02/27/2014 12:26 EST | Updated 04/29/2014 05:59 EDT

It was February 27, 1994 and Nirvana was headed into the fire of the Yugoslav war, no one knowing it would be their second last show. While we waited for our names to be checked at the backstage entrance of a Slovenian arena, we felt a wave of excitement around us as Kurt Cobain and his entourage passed by the glass doors inside. Rolling Stone had recently proclaimed him to be the spokesman of my generation and he was playing the part, decked out in a fur coat and shades. I was representing Geffen Records in Prague where Nirvana would soon be playing a show and where they'd also be spending a week off. I'd come here to Ljubljana, Slovenia to help the band work out their holiday plans.

A concert promoter friend and I slapped our Access All Areas stickers onto the thighs of our jeans as we were directed towards Nirvana's dressing room. It was a dank space being shared by the band and their crew, with a few industry folk scattered about and guys with walkie talkies dashing in and out. Platters of rank coldcuts, and withered fruit lay out alongside bottles of water, beer, and liquor. We could hear the muffled roar of 6,000 Yugoslav concert virgins filling the arena, yet back here, it was hushed tones and tension.

Kurt sat facing his friend and bandmate, Krist Novoselic, in the far corner. They were talking quietly and intensely, Kurt with his head bowed down despondently, arms resting on his knees, Krist listening, nodding. It was as if a dark cloud were hanging over them. In fact the vibe was so bad we just wanted to get out of there fast and meet them another time. As we turned to go, their ever affable drummer Dave Grohl came sauntering in flashing us his toothy smile, so we introduced ourselves to him.

"You guys live in Prague? How cool. Aw, but man, last night we canceled the plan to spend our vacation there," Dave said, playing with his ponytail. "We're all a bit homesick so most of us are going back to the States for our break." We chatted to him a bit more, and then headed off to use the bar before the show started.

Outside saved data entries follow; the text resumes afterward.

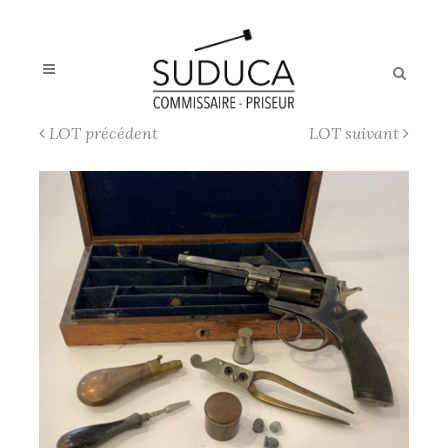
LOT précédent
LOT suivant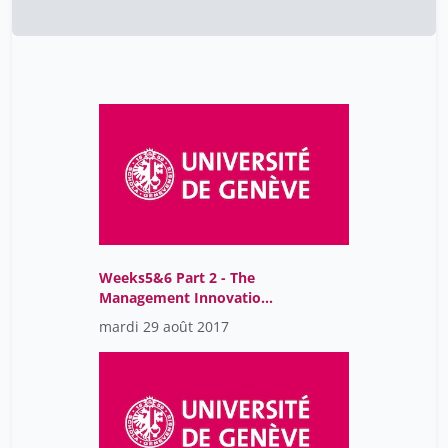
Weeks5&6 Part 2 - The
Management Innovation
Process
mardi 29 août 2017
(EMBA_OD_Menz)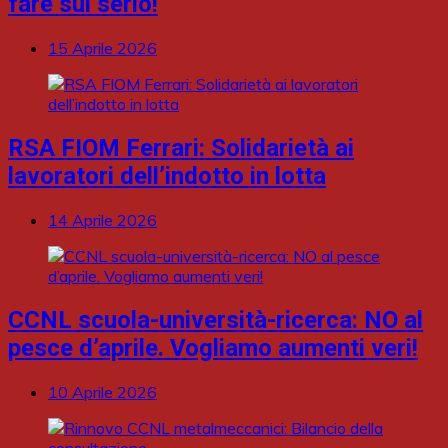
fare sul serio!
15 Aprile 2026
RSA FIOM Ferrari: Solidarietà ai
lavoratori dell’indotto in lotta
14 Aprile 2026
CCNL scuola-università-ricerca: NO al
pesce d’aprile. Vogliamo aumenti veri!
10 Aprile 2026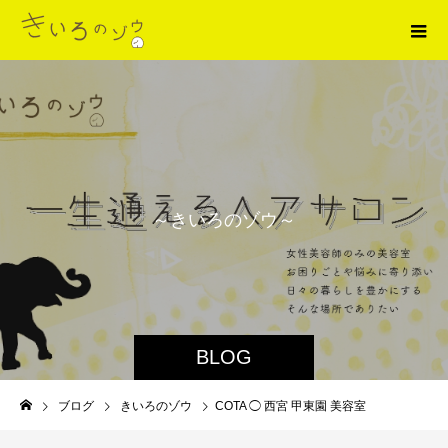
～
き
い
ろ
の
ゾ
ウ
～
BLOG
ブログ
きいろのゾウ
COTA ◯ 西宮 甲東園 美容室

As the band stepped on stage, Krist, who'd spent part of his childhood in Croatia, went to the mic and greeted the crowd with a perfectly pronounced, "Dobra večer!" ("Good evening"). And in that moment the atmosphere went supernova. An arena full of youth pumped on wartime nationalism with the biggest band of the day talking to them in their own language, Nirvana at their peak with Kurt playing like a man about to kill himself, and this was most of the crowd's first ever concert experience.

All night Kurt said not a word, leaving Krist to carry out the between song banter in Croat. He'd wanted this show to happen in neighbouring Croatia, but insurance wasn't possible due to the the war raging on there. While the night's set didn't include "Smells Like Teen Spirit," they did play a Croat song, "Stojim Na Kantunu," with the crowd singing along, taking the feeling even higher. None of us suspected we were witnessing the band's penultimate show. They played a smaller gig in Munich the next evening, and while the rest of the group flew home, Kurt went to meet Courtney Love in Rome where he OD'd a few days after.

Six weeks following, I was in Thailand, sitting under the ceiling fan of a Khao San Road eatery, looking at the Bangkok Times. On the front page was a picture of a little girl in a garden, captioned "Francis Bean Cobain After Her Father's Death." I read the caption a good 10 times before making my way on to the news that Kurt had killed himself. I was in disbelief, then floored, then back to disbelief -- I mean hey, it's a Thai newspaper and I don't even trust papers in my own country. Then I understood all the people who didn't want to believe Elvis was dead, because I really didn't want to believe this. The spokesman of my generation shot himself in the head.